Anyhow, life moves on but some things never change. Here I am two decades later, in a suburban neighborhood in the US with no overflowing rivers or ponds but still waiting eagerly for a day which somewhat looks and feels like monsoon. My fish comes from Bangla Bazaar, frozen and wrapped in clear plastic. But, as I love to daydream, for today I am back in my hometown eating bhaat and machher jhol (fish curry) made with fish freshly caught with a gamchaa on a rainy monsoon day.
Recipe:
Ingredients:
Fish steak: Preferably rui/Tilapia will do as well 5-6 pieces
Whole cumin seeds: 2 tbsp.
Whole coriander seeds: 1 tbsp.
Turmeric: 2 tsp.
Whole dried red chili: 3-4 nos. (depending on how hot you want)
Green chili: 2 nos.
Kalojeere/onion seeds/kalonji/black cumin seeds: ½ tsp
Potato: 2 small
Pointed gourd/potol/parwal: 3-4 nos. If you get hold of the bigger one, 2 will be good)
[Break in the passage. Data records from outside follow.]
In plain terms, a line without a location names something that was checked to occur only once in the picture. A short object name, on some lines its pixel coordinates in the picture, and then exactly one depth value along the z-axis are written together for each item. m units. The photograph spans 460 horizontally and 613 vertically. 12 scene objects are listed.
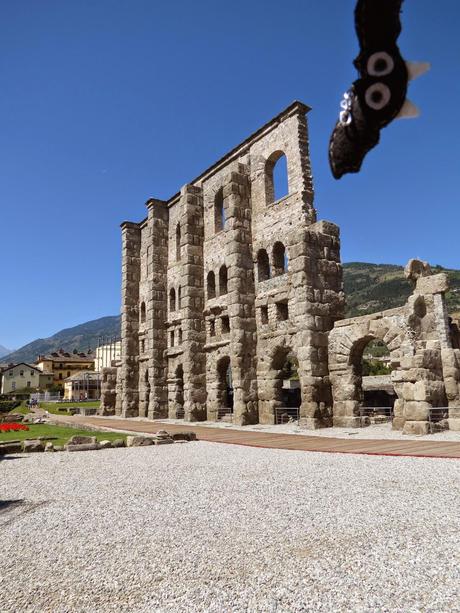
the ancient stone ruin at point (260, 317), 16.02
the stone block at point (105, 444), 13.95
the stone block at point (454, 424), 13.56
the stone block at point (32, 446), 13.41
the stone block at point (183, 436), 15.45
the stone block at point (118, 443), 14.19
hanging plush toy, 1.25
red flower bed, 18.19
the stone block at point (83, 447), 13.38
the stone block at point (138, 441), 14.41
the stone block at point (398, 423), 14.86
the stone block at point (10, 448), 13.16
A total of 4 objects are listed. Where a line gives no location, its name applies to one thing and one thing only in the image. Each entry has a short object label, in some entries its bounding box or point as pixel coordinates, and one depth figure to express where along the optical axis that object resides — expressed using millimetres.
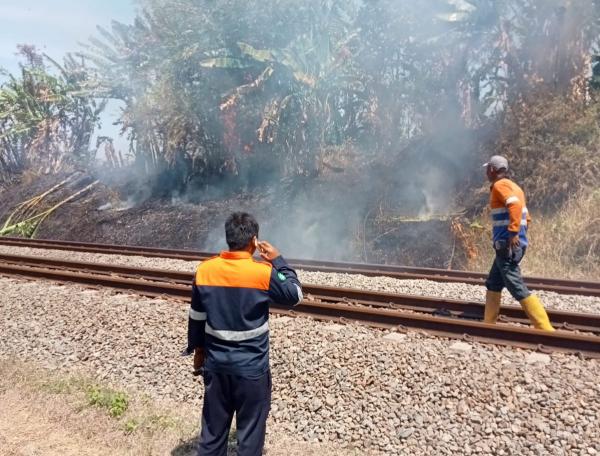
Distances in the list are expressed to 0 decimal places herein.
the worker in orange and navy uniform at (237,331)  3188
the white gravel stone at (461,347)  5172
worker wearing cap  5816
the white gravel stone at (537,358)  4793
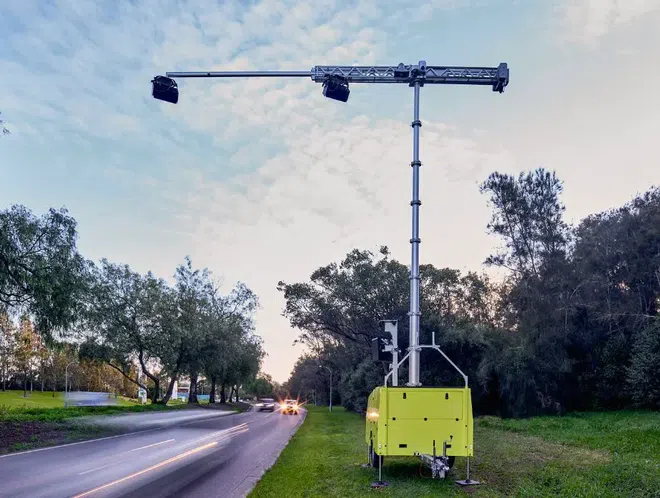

Ridge gourd/Jhinge: one 12” piece or smaller
Eggplant/begun: optional: few pieces
Mustard or any other oil (Bengalis cannot cook without mustard oil)
Salt to taste
- Soak the cumin-coriander seeds along with the dry red chili in water for ½ n hour. Grind it to a fine paste. If you feel lazy, just mix the powders with water (the taste will never be the same but still be good)
- Marinate the fish with salt a I tsp. of turmeric powder for 15-20 minutes.
- Cut the vegetable in almost equal sizes (very important)
- Heat few table spoons of oil and shallow fry the vegetables. Do not deep fry them.
- In the same oil add the fish pieces and shallow fry them as well. Take them out and keep them aside.
- Again in the same oil add the kalojjere and slit green chilis. Saute them for few seconds (do not burn them, keep the flame medium).
- Add the spice paste and ½ tsp. of turmeric.
- Cook the spice paste until oil leaves the side of the pan.
- Add water and put the flame on high. Add salt (be careful, the gravy will reduce in volume, so adjust the salt later)
- When the gravy comes to a rolling boil, put the flame on medium high. Let it boil for several minutes.
- Put the vegetables and the fish.
- Cover for several more minutes until the fish and the vegetables are cooked.
- Uncover and let it boil if you want less liquid in the gravy. The consistency should be thin, but how thin will depend on your taste.